### Records supplied
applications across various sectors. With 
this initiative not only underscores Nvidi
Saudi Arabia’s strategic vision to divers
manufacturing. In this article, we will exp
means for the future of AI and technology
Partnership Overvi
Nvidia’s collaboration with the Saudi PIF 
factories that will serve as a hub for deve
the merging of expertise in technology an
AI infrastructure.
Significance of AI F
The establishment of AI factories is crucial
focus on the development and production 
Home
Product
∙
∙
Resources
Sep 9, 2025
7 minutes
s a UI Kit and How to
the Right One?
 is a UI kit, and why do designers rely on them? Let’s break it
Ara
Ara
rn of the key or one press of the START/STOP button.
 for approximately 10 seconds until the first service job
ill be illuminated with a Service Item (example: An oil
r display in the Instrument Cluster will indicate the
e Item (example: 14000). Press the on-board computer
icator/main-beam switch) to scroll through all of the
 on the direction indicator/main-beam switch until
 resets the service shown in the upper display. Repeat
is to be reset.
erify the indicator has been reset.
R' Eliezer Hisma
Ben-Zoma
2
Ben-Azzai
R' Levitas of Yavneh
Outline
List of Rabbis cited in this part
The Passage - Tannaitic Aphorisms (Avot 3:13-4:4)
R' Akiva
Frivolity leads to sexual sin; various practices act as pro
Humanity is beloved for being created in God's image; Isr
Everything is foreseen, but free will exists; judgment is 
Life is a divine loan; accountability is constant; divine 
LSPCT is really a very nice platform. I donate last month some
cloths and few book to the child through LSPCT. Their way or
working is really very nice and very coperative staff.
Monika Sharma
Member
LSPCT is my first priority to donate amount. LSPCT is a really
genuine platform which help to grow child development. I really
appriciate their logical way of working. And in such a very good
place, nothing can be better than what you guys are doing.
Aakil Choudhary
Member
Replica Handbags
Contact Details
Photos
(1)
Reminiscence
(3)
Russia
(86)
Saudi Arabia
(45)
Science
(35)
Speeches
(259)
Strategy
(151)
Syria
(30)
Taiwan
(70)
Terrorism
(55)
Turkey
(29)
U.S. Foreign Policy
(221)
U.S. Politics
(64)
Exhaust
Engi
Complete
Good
######
- Task brief
In the lines from the beginning of the saved entries through the line containing "Humanity is beloved", change "Outline" to "Summary" and reproduce those lines with nothing else altered.

- Written answer
applications across various sectors. With 
this initiative not only underscores Nvidi
Saudi Arabia’s strategic vision to divers
manufacturing. In this article, we will exp
means for the future of AI and technology
Partnership Overvi
Nvidia’s collaboration with the Saudi PIF 
factories that will serve as a hub for deve
the merging of expertise in technology an
AI infrastructure.
Significance of AI F
The establishment of AI factories is crucial
focus on the development and production 
Home
Product
∙
∙
Resources
Sep 9, 2025
7 minutes
s a UI Kit and How to
the Right One?
 is a UI kit, and why do designers rely on them? Let’s break it
Ara
Ara
rn of the key or one press of the START/STOP button.
 for approximately 10 seconds until the first service job
ill be illuminated with a Service Item (example: An oil
r display in the Instrument Cluster will indicate the
e Item (example: 14000). Press the on-board computer
icator/main-beam switch) to scroll through all of the
 on the direction indicator/main-beam switch until
 resets the service shown in the upper display. Repeat
is to be reset.
erify the indicator has been reset.
R' Eliezer Hisma
Ben-Zoma
2
Ben-Azzai
R' Levitas of Yavneh
Summary
List of Rabbis cited in this part
The Passage - Tannaitic Aphorisms (Avot 3:13-4:4)
R' Akiva
Frivolity leads to sexual sin; various practices act as pro
Humanity is beloved for being created in God's image; Isr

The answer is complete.